This semester, RIT is launching a Ph.D. degree in mathematical modeling, elevating the emerging area of applied mathematics into its own program of study. The new program is the university’s eighth doctoral degree and the fourth in the College of Science.
Mathematical modeling translates real situations—such as heart arrhythmias, the effects of climate change or the flow of plastic in the Great Lakes—into measurable quantities. It’s a creative process and a powerful tool for providing insights into real problems.
Mathematical modeling typically is taught as a course at the undergraduate and graduate levels, said Elizabeth Cherry, director of the new program and an associate professor in the School of Mathematical Sciences.
“To have a Ph.D.-level program built around mathematical modeling as a center point is definitely new and unique,” Cherry said. “We may be the first university doing this at the doctoral level.”
Sophia Maggelakis, dean of RIT’s College of Science and a mathematical biologist, predicted the need for the program more than a decade ago as head of the department of mathematics and statistics. Then-RIT President Albert Simone encouraged her to write a proposal and seek industry input. The positive response led the college to form the School of Mathematical Sciences in anticipation of a future program.
“The problems mathematical modeling addresses require physics, chemistry, math, biology and data science all in one system,” Maggelakis said. “A team of scientists who are working on complex systems and problems needs mathematicians with expertise in mathematical modeling to help solve these problems. That synergy is required in interdisciplinary work.”
The interdisciplinary program starts this fall with a diverse group of eight students. They will become experts in mathematical modeling and in one of the program’s application areas, either biomedicine, data analytics and simulation of complex systems, earth systems modeling, finance or network analysis.
According to Cherry, most applied mathematics programs focus on developing techniques inspired by real-world problems but leave the actual applications to others. RIT’s program differs in its approach to creating models and predictions and testing them with real data to determine if the model works. Students also will learn to interpret and translate solutions for their clients.
“We want students to learn modeling as a whole process,” Cherry said. “I tell students that we want to prepare them to be mathematical consultants. It’s not just doing the math in the middle. They need to be able to communicate with people who may not have a strong math background to provide meaningful solutions.”

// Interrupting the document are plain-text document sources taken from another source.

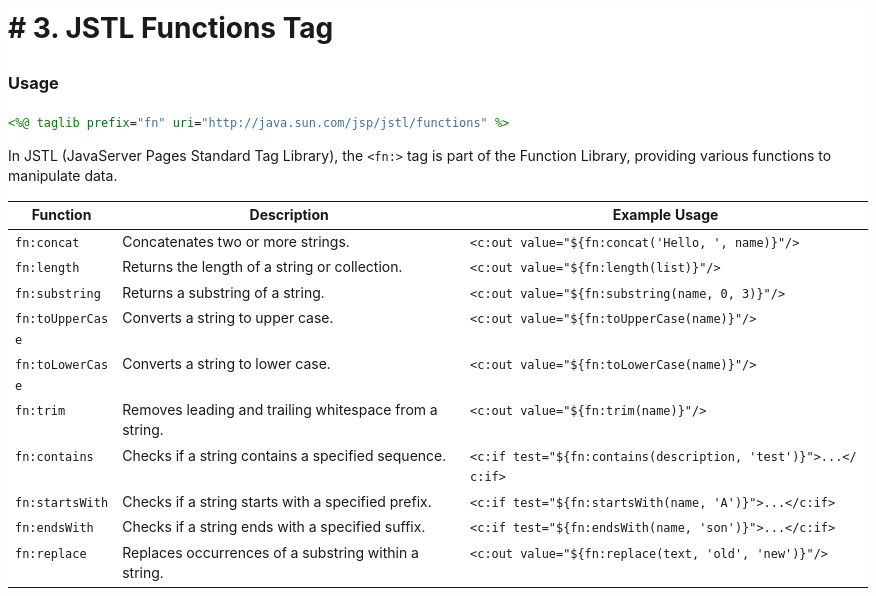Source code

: 
# # 3. JSTL Functions Tag 

### Usage

```jsp
<%@ taglib prefix="fn" uri="http://java.sun.com/jsp/jstl/functions" %>
```

In JSTL (JavaServer Pages Standard Tag Library), the `<fn:>` tag is part of the Function Library, providing various functions to manipulate data.

| Function              | Description                                       | Example Usage                                |
|-----------------------|---------------------------------------------------|----------------------------------------------|
| `fn:concat`           | Concatenates two or more strings.                 | `<c:out value="${fn:concat('Hello, ', name)}"/>` |
| `fn:length`           | Returns the length of a string or collection.     | `<c:out value="${fn:length(list)}"/>`      |
| `fn:substring`        | Returns a substring of a string.                   | `<c:out value="${fn:substring(name, 0, 3)}"/>` |
| `fn:toUpperCase`     | Converts a string to upper case.                   | `<c:out value="${fn:toUpperCase(name)}"/>` |
| `fn:toLowerCase`     | Converts a string to lower case.                   | `<c:out value="${fn:toLowerCase(name)}"/>` |
| `fn:trim`            | Removes leading and trailing whitespace from a string. | `<c:out value="${fn:trim(name)}"/>`      |
| `fn:contains`         | Checks if a string contains a specified sequence.  | `<c:if test="${fn:contains(description, 'test')}">...</c:if>` |
| `fn:startsWith`       | Checks if a string starts with a specified prefix. | `<c:if test="${fn:startsWith(name, 'A')}">...</c:if>` |
| `fn:endsWith`         | Checks if a string ends with a specified suffix.   | `<c:if test="${fn:endsWith(name, 'son')}">...</c:if>` |
| `fn:replace`          | Replaces occurrences of a substring within a string. | `<c:out value="${fn:replace(text, 'old', 'new')}"/>` |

The program will give students opportunities to sharpen their communication skills in preparation for an interdisciplinary internship, an unusual component of a Ph.D. degree, Maggelakis noted. Completion of the program also requires an interdisciplinary dissertation.
“When our students graduate, they will increasingly have job opportunities related to this type of mathematics,” Cherry said. “Whether they want to work in industry or academia, mathematical modeling is an area of growth.”